What is the purpose of an undergraduate viva for a dissertation?

In the viva the supervisor is present who moderates the viva and a second examiner who asks the questions.

Lets say that my supervisor knows that a certain topic included in the dissertation is not my strongest point, would it be fair for a large number of the questions to be directed on this topic? Should my supervisor have made this clear to the examiner in the viva?

  • 2
    I suspect that vivas / defences vary greatly from country to country. It might be wise for the question and answers to mention to where they refer.
    – Flyto
    Commented May 17, 2015 at 18:46
  • The supervisor is not typically present in vivas in the UK, as far as I'm aware. (Mine wasn't anyway though that was 15 years ago.) Can we take it that you're restricting attention to vivas where the supervisor is present? Commented May 17, 2015 at 22:50
  • If your question is specifically about undergraduate viva's, it is actually off-topic here. Is it possible to change your question to be about viva's / defences in general?
    – Mangara
    Commented May 18, 2015 at 6:17

1 Answer 1


There is no single purpose of the viva, but broadly speaking it tests a student's ability to act like a researcher. It is not easy to define what does "being a researcher" mean, but the list of skills required definitely includes such things as:

  1. understanding the importance of the problem and its place in a wide picture of research
  2. choice of appropriate method to solve the problem
  3. ability to find a sound, elegant and technically accurate solution
  4. ability to communicate the solution for different audiences
Many undergraduate assessments only test skill 3 from the list and (partly) skill 2. When students prepare a coursework or sit an exam, they always communicate their results in a certain style, typically in writing, and written for the single reader: the lecturer running the module.

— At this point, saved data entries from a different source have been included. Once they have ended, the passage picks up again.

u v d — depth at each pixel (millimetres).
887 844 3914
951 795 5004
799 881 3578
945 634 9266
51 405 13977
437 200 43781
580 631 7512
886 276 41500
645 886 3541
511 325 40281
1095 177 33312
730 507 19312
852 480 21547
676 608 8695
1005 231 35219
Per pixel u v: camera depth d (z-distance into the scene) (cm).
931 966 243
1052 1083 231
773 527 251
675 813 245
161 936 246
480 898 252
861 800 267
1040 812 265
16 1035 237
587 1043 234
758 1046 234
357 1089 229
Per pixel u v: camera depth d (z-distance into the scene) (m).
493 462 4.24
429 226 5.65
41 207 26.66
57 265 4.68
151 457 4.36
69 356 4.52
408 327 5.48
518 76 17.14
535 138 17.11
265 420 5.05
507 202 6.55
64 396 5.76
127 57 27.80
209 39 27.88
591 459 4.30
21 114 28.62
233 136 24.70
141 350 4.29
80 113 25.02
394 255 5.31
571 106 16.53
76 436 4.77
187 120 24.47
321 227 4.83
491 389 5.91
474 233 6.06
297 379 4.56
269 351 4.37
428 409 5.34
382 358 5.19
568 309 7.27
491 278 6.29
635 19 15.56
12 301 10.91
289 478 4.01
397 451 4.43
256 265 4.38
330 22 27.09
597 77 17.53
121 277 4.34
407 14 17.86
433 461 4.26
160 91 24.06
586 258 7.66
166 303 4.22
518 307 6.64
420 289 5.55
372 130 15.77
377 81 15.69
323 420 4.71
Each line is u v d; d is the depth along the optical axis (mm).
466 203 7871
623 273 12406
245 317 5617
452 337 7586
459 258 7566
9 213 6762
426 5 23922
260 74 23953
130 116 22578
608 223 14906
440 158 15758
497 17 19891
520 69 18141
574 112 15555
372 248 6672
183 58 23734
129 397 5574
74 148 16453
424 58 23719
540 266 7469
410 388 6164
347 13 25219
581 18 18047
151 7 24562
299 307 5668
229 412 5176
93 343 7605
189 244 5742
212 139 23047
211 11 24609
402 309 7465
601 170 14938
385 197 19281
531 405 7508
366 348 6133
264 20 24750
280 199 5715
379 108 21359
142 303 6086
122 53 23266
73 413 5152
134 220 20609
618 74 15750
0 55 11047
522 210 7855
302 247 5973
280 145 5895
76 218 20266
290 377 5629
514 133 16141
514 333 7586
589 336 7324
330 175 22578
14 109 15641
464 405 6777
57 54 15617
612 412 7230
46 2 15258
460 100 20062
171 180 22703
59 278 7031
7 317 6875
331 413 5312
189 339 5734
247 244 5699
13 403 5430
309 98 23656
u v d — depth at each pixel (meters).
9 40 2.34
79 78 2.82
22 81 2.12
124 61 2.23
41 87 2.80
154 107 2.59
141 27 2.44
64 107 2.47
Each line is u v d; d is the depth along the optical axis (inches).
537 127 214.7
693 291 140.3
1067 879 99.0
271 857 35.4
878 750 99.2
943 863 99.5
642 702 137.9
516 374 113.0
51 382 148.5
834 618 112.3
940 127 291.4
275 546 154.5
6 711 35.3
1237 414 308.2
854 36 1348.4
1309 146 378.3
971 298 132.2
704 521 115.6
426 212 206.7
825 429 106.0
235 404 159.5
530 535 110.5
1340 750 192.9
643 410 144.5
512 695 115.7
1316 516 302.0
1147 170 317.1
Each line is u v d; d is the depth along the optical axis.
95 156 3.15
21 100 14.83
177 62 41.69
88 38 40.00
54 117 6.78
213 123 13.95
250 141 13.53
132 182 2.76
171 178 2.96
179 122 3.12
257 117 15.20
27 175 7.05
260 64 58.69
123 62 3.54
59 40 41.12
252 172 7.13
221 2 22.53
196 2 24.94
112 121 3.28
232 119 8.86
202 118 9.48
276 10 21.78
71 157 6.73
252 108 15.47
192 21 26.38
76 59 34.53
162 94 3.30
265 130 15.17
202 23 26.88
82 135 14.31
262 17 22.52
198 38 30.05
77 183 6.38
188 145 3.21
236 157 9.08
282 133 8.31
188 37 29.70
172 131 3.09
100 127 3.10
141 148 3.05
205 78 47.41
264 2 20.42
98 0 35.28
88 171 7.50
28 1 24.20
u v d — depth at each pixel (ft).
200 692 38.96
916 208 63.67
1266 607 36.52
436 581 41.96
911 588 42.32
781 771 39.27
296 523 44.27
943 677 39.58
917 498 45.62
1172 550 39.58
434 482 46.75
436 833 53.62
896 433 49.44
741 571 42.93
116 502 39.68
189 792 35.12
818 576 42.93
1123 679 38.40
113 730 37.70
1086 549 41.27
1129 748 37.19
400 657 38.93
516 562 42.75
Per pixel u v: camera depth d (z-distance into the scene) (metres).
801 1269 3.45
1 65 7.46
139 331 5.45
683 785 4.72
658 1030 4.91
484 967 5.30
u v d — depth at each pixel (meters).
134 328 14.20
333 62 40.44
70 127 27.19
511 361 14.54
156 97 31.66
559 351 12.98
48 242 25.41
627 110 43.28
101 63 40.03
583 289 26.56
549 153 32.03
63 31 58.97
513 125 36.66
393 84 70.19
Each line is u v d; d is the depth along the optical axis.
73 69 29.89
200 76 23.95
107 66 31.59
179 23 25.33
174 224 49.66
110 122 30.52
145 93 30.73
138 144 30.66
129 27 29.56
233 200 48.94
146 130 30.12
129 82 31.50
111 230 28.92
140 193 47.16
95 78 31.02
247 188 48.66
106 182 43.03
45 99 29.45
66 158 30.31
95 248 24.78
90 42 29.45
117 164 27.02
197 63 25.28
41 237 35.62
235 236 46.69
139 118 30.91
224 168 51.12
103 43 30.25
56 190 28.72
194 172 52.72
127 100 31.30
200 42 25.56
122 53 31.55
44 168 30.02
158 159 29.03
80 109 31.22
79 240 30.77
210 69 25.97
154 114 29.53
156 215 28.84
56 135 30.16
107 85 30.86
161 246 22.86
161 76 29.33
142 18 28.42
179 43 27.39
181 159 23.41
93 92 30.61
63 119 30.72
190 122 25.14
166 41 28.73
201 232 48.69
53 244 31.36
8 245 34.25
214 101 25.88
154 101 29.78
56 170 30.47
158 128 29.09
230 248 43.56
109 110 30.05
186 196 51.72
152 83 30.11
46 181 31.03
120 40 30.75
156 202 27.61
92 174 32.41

Unlike a typical assessment, the format of viva allows three-way communication between the student, the text of thesis, and the readers / examiners. The opportunity to ask student a question about the text changes the game completely for all parties. For the student, the task is not only to write and present a text with the solution, but also to understand the solution, the questions which may be marginally connected with the topic of the text — a «big picture». For examiners, the goal is not only to check the formal correctness of the arguments, but also to make sure the student can freely use these arguments, and apply them to problems within the big picture.

Answering your specific question: it does not matter, what does the supervisor know. In viva, you, as a researcher, present the thesis. Your skill to be solely responsible for the text you produced is what is tested, not the text per se. It is you, who should focus the examiners on the important parts of your thesis. Through the way how you present the research, you should be able to create a right context, and to attract the attention to the strongest parts of your thesis. Success in this part will invite comfortable questions; failure will result in a number of random questions distributed all over your thesis, which you'll have to answer. If you feel really uncomfortable talking about (some) part of your thesis, you possibly should ask yourself, why this topic is still a part of your thesis in the first place.

  • Many thanks for your answer. Is it not difficult to turn the examiners attention to certain bits of the dissertation if they keep asking very specific questions on very tedious bits of algebra? Lastly if throughout the viva the student can not answer a singly question on where certain bits of tedious algebra come from, would they have failed the viva?